***** 引文段落
Elasticsearch分词器(一)

TrumanWong
3/22/2022
TrumanWong

“分词”是在Elasticsearch中进行存储和全文搜索的一个很重要的部分,因为只有选择合适的分词器才能更高效地进行全文搜索。Elasticserach中提供了多种内置的分词器,针对不同的场景可以使用不同的分词器。这些分词器只对text类型字段有效,而对keyword类型字段无效

simple分词器

simple分词器是对字母文本进行分词拆分,并将分词后的内容转换成小写格式。范例如下:

POST _analyze
{
  "analyzer": "simple",
  "text": "Elasticsearch is a search engine based on the Lucene library"
}

分词分析后的结果如下:

img

可以看到“Elasticsearch is a search engine based on the Lucene library”被分成了14个关键字并且所有字母都是小写的,分词之后的单词如下:

["elasticsearch", "is", "a", "search", "engine", "based", "on", "the", "lucene", "library"]

simple_pattern分词器

Elasticsearch还提供了根据正则表达式进行分词的分词器(simple_pattern分词器),范例如下:

# 创建映射并定义字段内容分词的正则表达式
PUT myindex
{
  "settings": {
    "analysis": {
      "analyzer": {
        "my_analyzer": {
          "tokenizer": "my_tokenizer"
        }
      },
      "tokenizer": {
        "my_tokenizer": {
          "type": "simple_pattern",
          "pattern": "[0-9]{3}"
**********
***** 数据
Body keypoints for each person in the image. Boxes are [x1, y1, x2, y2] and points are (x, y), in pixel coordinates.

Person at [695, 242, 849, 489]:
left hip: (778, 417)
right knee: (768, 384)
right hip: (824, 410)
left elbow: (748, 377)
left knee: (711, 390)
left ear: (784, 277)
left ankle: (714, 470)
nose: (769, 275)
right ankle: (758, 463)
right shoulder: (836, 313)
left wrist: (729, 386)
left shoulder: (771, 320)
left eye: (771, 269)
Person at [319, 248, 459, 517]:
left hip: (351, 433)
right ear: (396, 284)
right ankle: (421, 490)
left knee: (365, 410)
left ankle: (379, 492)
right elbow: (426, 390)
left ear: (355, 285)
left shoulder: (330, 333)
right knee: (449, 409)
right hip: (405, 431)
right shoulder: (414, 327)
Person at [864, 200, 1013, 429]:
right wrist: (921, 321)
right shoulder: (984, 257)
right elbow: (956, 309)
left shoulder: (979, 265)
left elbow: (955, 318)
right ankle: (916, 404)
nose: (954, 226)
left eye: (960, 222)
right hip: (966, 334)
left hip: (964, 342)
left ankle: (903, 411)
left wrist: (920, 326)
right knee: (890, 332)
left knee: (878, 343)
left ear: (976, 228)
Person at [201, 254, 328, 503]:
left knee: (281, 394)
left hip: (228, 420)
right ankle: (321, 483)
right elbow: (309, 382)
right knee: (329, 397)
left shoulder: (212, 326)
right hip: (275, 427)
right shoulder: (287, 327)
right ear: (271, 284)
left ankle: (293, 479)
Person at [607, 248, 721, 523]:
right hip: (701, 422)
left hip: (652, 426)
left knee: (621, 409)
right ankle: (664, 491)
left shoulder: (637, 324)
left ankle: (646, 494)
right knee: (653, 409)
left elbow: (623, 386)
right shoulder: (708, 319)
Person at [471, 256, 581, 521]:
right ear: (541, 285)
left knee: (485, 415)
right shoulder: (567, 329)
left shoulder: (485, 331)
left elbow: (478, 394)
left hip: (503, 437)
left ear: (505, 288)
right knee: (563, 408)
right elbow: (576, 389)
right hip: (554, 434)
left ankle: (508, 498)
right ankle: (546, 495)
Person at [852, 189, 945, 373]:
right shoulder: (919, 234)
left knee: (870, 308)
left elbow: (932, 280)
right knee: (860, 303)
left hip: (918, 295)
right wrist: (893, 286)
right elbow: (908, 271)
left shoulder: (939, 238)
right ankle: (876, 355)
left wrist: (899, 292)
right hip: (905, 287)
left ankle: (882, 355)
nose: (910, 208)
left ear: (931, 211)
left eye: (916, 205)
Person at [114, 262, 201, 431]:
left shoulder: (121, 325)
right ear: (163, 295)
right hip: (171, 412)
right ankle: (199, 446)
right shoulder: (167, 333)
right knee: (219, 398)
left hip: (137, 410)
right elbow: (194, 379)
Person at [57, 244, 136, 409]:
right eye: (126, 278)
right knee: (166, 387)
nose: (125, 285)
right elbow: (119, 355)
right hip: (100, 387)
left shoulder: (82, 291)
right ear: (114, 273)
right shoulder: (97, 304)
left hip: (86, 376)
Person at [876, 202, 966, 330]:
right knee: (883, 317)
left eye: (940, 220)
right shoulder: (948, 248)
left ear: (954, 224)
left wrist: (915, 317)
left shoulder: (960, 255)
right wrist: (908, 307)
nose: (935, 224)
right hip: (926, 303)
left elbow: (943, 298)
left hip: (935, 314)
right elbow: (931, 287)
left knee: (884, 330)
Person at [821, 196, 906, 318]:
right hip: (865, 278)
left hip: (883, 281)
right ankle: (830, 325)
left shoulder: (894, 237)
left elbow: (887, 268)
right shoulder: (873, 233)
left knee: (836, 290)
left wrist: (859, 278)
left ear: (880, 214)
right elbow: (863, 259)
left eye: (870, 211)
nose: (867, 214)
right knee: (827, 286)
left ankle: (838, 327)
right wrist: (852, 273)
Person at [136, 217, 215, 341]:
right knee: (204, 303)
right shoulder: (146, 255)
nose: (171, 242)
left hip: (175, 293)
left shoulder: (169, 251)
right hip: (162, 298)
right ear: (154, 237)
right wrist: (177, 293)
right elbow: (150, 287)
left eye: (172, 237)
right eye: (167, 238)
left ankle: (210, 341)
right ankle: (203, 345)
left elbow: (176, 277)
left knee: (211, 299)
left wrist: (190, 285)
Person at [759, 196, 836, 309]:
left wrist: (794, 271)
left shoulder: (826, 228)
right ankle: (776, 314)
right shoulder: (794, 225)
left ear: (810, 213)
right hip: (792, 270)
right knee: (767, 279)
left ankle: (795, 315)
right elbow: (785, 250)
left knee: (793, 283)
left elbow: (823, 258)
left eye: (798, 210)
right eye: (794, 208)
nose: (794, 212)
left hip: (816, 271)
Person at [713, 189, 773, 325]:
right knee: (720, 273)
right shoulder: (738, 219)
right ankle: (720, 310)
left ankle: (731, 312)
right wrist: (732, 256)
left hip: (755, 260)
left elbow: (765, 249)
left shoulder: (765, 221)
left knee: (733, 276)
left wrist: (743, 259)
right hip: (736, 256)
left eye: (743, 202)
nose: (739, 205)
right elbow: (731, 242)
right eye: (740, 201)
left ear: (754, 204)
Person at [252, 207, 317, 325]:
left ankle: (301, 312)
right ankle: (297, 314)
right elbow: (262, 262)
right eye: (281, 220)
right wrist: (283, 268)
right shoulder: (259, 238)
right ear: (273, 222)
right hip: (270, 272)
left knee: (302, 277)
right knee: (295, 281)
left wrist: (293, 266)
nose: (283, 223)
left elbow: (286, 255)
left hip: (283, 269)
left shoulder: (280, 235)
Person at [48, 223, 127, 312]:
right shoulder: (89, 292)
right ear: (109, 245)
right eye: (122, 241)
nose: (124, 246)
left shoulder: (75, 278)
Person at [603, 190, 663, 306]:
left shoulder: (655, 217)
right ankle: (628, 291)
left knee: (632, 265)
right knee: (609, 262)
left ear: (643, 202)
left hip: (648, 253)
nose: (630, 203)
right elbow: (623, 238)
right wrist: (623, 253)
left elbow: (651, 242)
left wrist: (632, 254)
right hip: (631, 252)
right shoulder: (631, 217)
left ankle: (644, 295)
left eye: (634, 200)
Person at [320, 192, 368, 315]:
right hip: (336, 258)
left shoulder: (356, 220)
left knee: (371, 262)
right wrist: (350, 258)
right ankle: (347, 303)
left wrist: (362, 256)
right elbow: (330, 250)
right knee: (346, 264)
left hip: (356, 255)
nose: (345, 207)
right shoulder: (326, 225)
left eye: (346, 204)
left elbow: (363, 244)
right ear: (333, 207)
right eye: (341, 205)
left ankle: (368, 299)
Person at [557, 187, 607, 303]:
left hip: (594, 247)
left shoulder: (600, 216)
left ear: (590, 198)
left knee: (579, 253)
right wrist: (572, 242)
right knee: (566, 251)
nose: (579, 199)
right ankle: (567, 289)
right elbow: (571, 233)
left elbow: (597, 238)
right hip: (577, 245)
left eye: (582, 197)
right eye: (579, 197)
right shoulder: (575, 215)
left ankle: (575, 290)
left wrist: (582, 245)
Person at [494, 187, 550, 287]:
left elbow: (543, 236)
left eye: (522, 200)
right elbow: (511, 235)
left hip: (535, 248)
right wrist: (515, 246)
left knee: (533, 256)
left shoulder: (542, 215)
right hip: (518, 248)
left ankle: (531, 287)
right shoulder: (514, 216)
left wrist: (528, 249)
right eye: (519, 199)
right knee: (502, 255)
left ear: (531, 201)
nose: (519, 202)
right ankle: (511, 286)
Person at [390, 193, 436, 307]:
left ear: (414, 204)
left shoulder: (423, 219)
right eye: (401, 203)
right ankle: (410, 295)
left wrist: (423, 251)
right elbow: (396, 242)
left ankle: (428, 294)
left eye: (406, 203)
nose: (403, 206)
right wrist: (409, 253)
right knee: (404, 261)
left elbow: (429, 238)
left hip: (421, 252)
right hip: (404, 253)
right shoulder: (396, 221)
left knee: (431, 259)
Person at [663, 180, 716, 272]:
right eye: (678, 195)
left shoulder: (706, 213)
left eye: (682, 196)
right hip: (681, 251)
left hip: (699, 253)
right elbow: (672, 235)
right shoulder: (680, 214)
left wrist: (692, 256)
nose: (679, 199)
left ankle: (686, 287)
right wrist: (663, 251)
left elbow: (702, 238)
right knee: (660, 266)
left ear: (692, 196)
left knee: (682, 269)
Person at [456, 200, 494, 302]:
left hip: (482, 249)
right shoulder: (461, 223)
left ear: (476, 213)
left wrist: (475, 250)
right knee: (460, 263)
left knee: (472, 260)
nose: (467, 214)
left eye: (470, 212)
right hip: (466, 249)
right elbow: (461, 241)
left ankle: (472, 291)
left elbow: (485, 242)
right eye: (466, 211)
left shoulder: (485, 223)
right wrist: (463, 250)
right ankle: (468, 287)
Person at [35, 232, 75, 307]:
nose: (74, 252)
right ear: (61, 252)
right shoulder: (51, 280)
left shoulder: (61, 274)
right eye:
**********
> **练习说明**
按照Elasticsearch分词器一文的说法,这些分词器只对哪种类型的字段有效?

> **练习结果**
只对text类型字段有效,对keyword类型字段无效。